Neighbors | Zack Shively.The Plant the Seed to Read literacy festival had different events in the rooms throughout the ground floor and lower level of the Davis Center. They had readers, storytellers, activities, crafts and books for the children. Pictured, the Leonardo Rockin' and Reading program took place in the Kidston Classroom.
Neighbors | Zack Shively.The Plant the Seed to Read event has a different theme every year. This year's theme was Reading Rocks, so the organizers invited a musician and had different activities, crafts and stories about rock music and rocks. Pictured, Marlan Donegan met Pearlette Wigley as Lady Rock from Woodstock.
Neighbors | Zack Shively.The Plant the Seed to Read program at the Davis Center featured a number of guest readers, including the PLYMC Executive Director Aimee Fifarek and Western Reserve Public Media’s President and Chief Executive Officer Trina Cutter. Pictured, Executive Director Aaron Young read "Polar Bear, Polar Bear, What Do You Hear?" by Bill Martin, Jr.
Neighbors | Zack Shively.Altrusa International of Youngstown, the PLYMC, Mill Creek MetroParks and Western Reserve Public Media organized the 12th annual Plant the Seed to Read festival on April 14. Pictured are Aaliyah, Drequan and Alecia with Buddy the Dinosaur from the PBS program "Dinosaur Train."
By ZACK SHIVELY
D.D. and Velma Davis Education and Visitor Center hosted the 12th Annual “Plant the Seed to Read” children’s book festival on April 14.

▶ **WORK TO COMPLETE**:
[a] According to the festival article, what was this year's theme for the Plant the Seed to Read event?
[b] Print the festival article between "Neighbors | Zack Shively.The Plant the Seed to Read literacy" and "Rock from Woodstock.", inclusive.
The data that follows has no connection to the festival article.

▶ **SUPPLIED DATA**:
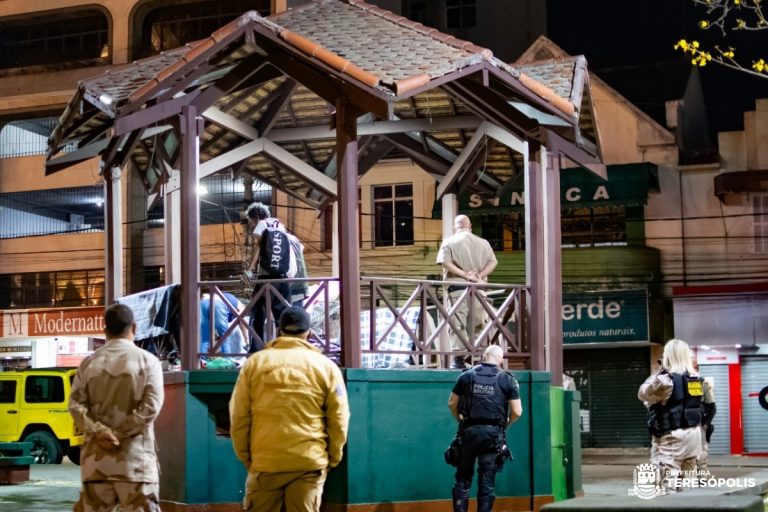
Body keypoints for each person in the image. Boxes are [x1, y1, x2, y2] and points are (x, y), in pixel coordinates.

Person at [230, 307, 350, 512]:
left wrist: (246, 457)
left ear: (279, 331)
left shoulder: (254, 364)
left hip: (266, 462)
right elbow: (339, 417)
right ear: (309, 333)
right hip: (309, 462)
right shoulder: (326, 367)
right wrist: (332, 457)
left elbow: (239, 416)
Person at [69, 303, 164, 512]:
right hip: (135, 465)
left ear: (105, 330)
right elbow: (151, 406)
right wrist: (119, 434)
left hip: (96, 466)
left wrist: (100, 432)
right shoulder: (148, 361)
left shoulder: (88, 363)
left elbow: (75, 406)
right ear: (134, 327)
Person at [447, 344, 522, 512]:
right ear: (500, 360)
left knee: (463, 478)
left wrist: (459, 418)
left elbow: (452, 403)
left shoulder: (466, 376)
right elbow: (517, 411)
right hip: (492, 435)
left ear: (483, 356)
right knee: (487, 480)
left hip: (468, 432)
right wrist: (506, 424)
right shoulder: (507, 379)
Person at [638, 339, 703, 491]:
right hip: (693, 438)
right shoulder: (695, 378)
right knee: (687, 487)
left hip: (672, 440)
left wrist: (660, 370)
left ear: (668, 356)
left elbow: (642, 394)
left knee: (665, 488)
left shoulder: (664, 380)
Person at [437, 215, 498, 368]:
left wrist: (464, 275)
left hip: (458, 288)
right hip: (479, 288)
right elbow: (493, 262)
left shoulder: (449, 241)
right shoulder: (483, 242)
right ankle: (478, 359)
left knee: (458, 323)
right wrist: (479, 276)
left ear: (455, 227)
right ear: (470, 226)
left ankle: (458, 360)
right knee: (478, 323)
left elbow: (444, 261)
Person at [245, 202, 292, 351]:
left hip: (266, 277)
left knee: (257, 313)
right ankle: (284, 347)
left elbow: (258, 248)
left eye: (252, 221)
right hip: (282, 277)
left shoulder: (262, 224)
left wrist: (249, 270)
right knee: (282, 316)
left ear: (257, 217)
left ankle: (256, 349)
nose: (252, 224)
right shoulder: (280, 226)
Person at [200, 291, 245, 360]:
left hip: (203, 303)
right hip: (217, 304)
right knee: (225, 337)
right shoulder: (241, 307)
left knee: (205, 337)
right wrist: (246, 339)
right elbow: (242, 322)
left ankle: (201, 360)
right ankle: (227, 360)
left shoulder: (229, 299)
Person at [693, 360, 716, 472]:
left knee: (702, 451)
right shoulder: (680, 382)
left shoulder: (703, 384)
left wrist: (706, 424)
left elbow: (712, 407)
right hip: (684, 425)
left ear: (697, 368)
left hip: (700, 423)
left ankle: (702, 476)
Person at [287, 232, 309, 307]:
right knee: (298, 309)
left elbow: (292, 267)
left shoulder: (282, 240)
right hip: (301, 282)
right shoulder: (294, 239)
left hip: (292, 284)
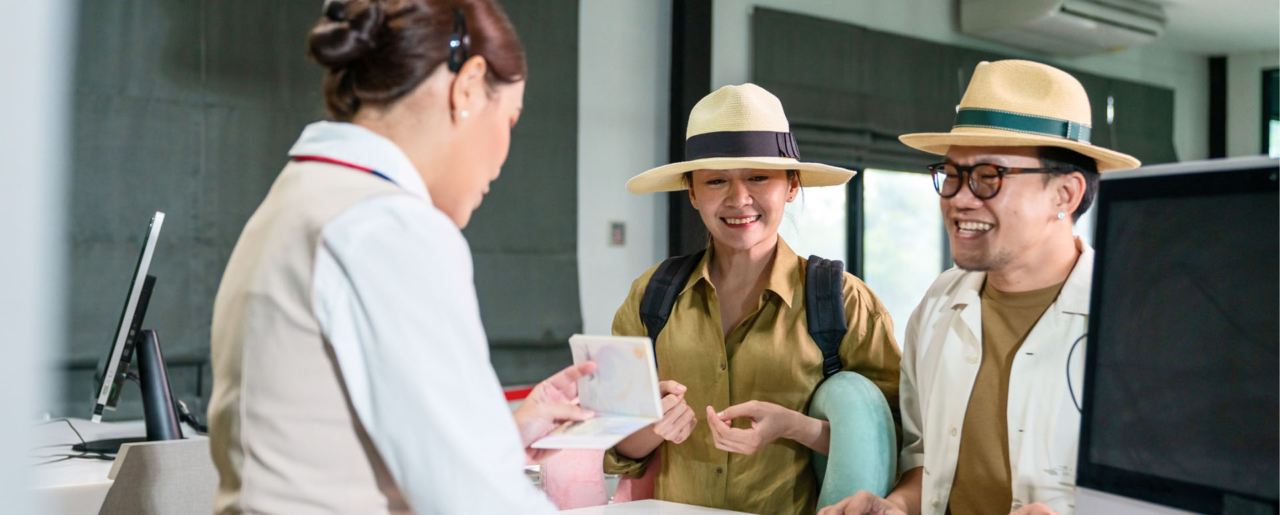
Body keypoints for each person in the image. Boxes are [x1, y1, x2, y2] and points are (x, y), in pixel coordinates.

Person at [207, 1, 592, 513]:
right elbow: (475, 500)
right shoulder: (389, 227)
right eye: (511, 119)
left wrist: (498, 433)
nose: (503, 160)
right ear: (470, 87)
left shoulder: (302, 197)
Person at [819, 60, 1141, 515]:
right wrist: (895, 507)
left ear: (1064, 195)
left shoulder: (1136, 326)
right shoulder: (938, 304)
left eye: (989, 176)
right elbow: (926, 462)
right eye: (951, 175)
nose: (959, 197)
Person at [604, 84, 903, 514]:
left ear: (792, 186)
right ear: (691, 192)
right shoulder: (652, 297)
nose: (738, 198)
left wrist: (798, 428)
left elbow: (894, 442)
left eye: (758, 177)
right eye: (716, 181)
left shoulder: (843, 302)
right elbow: (616, 446)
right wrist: (652, 426)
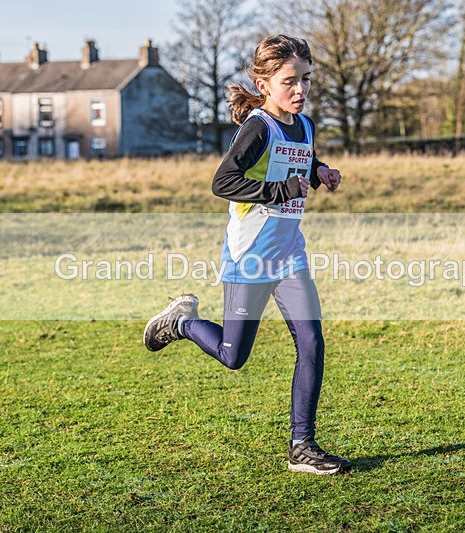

▶ **ANSWERS TO THE EXERCISES**:
[a] Reading Rocks.

[b]
Neighbors | Zack Shively.The Plant the Seed to Read literacy festival had different events in the rooms throughout the ground floor and lower level of the Davis Center. They had readers, storytellers, activities, crafts and books for the children. Pictured, the Leonardo Rockin' and Reading program took place in the Kidston Classroom.
Neighbors | Zack Shively.The Plant the Seed to Read event has a different theme every year. This year's theme was Reading Rocks, so the organizers invited a musician and had different activities, crafts and stories about rock music and rocks. Pictured, Marlan Donegan met Pearlette Wigley as Lady Rock from Woodstock.